Directions for this task
Search the records for "GPOUT". Report every line where it occurs.

Entries supplied
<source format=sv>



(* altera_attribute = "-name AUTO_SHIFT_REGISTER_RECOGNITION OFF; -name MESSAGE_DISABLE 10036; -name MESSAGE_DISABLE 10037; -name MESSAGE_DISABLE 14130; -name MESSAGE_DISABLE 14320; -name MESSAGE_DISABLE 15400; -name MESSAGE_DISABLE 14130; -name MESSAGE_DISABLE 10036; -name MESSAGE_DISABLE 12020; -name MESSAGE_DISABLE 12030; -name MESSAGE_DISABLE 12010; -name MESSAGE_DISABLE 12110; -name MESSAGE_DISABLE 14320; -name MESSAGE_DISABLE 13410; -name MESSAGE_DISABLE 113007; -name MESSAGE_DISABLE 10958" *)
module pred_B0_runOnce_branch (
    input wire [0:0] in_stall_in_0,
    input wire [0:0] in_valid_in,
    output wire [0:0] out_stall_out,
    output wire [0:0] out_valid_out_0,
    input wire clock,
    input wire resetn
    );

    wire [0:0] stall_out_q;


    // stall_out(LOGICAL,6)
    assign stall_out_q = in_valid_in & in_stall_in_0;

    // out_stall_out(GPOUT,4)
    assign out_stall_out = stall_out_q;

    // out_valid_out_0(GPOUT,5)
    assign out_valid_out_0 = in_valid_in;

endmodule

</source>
...
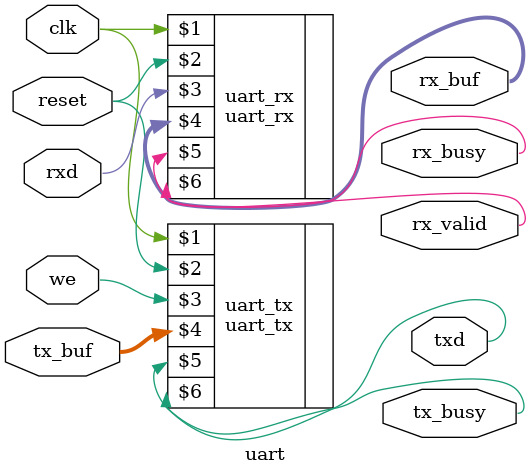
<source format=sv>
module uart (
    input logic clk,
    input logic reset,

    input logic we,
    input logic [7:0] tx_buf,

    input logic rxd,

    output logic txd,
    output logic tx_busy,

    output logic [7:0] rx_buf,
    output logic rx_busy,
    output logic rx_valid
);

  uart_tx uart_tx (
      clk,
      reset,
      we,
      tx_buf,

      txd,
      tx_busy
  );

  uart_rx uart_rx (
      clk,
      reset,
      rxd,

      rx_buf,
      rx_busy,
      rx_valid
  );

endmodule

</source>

Completed exercise
    // out_stall_out(GPOUT,4)
    // out_valid_out_0(GPOUT,5)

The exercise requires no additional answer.